**Task directions:**
Please transcribe exactly the lines from the line holding "Picture 1: EM" through the end of the data below, and skip any pictures.

**Supplied information:**
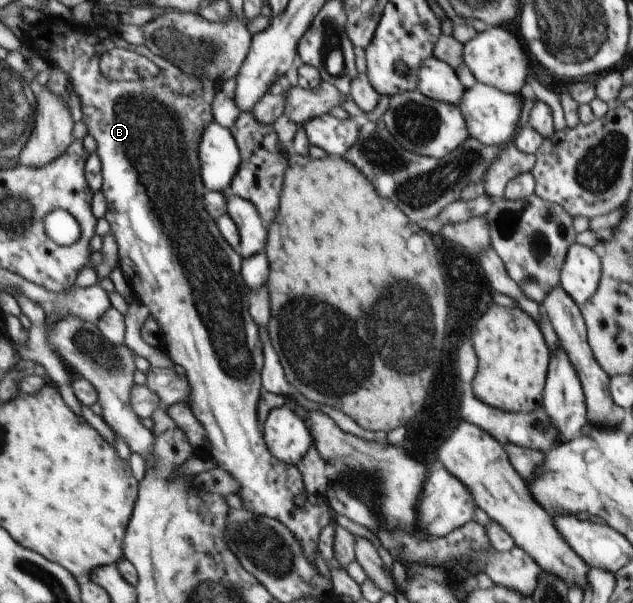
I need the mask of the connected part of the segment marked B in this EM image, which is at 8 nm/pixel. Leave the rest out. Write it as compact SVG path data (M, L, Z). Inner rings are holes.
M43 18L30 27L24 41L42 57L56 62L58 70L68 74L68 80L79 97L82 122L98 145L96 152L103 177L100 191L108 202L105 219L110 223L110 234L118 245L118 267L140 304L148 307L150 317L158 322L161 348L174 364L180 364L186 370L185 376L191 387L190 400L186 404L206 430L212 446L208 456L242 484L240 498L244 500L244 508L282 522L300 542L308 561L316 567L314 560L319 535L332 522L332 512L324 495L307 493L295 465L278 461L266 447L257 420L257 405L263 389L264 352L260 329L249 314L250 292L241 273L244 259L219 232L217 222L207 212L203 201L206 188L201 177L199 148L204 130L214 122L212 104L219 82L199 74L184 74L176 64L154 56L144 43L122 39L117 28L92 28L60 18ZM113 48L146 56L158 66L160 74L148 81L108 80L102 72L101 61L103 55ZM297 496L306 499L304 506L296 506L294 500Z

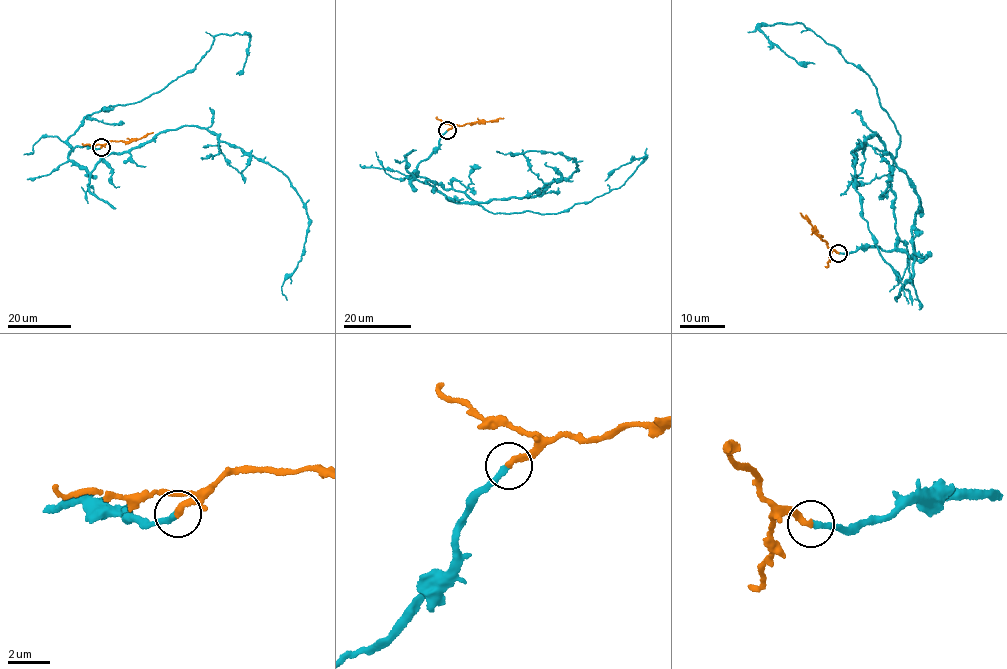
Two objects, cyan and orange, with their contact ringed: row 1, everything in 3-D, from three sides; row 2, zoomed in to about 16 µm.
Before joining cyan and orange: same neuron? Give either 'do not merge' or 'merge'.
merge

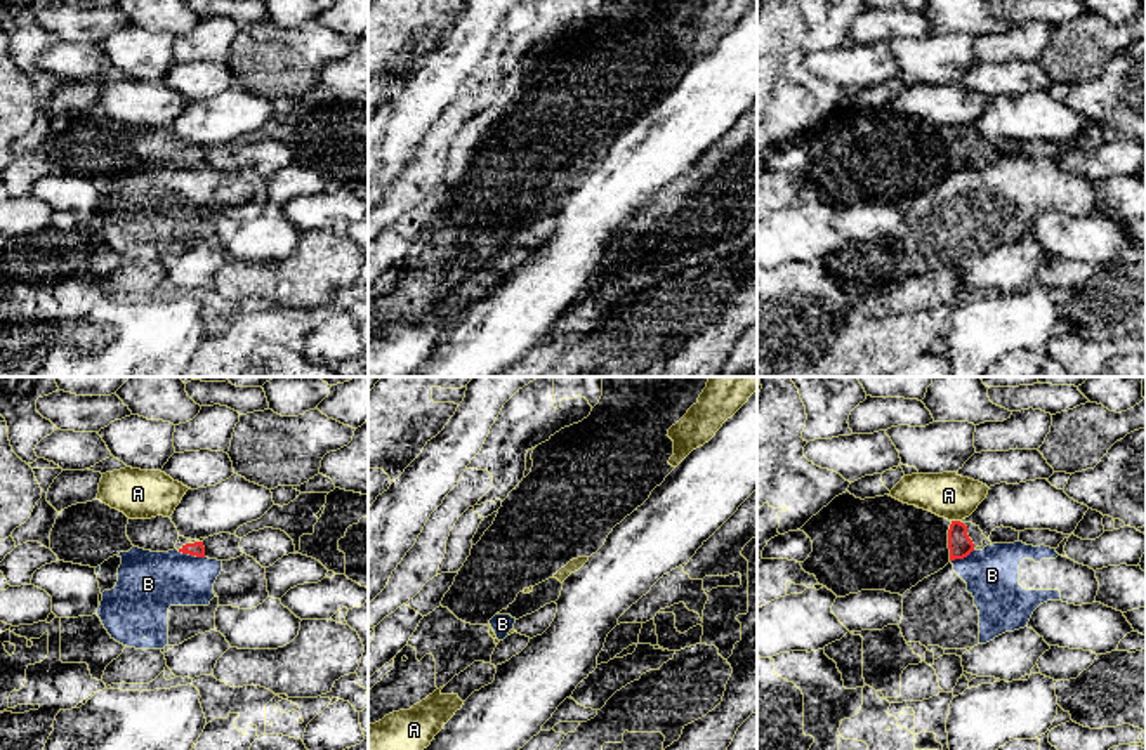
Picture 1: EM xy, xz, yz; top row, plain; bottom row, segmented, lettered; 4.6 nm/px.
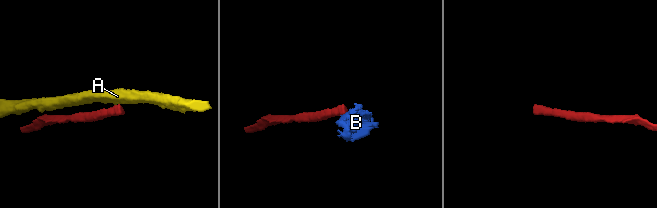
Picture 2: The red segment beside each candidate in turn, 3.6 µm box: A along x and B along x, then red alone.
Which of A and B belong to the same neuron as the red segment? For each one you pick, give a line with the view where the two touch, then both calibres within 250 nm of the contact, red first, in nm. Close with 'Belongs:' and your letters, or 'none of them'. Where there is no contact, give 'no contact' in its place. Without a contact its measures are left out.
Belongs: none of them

**Your response:**
Picture 1: EM xy, xz, yz; top row, plain; bottom row, segmented, lettered; 4.6 nm/px.
Picture 2: The red segment beside each candidate in turn, 3.6 µm box: A along x and B along x, then red alone.
Which of A and B belong to the same neuron as the red segment? For each one you pick, give a line with the view where the two touch, then both calibres within 250 nm of the contact, red first, in nm. Close with 'Belongs:' and your letters, or 'none of them'. Where there is no contact, give 'no contact' in its place. Without a contact its measures are left out.
Belongs: none of them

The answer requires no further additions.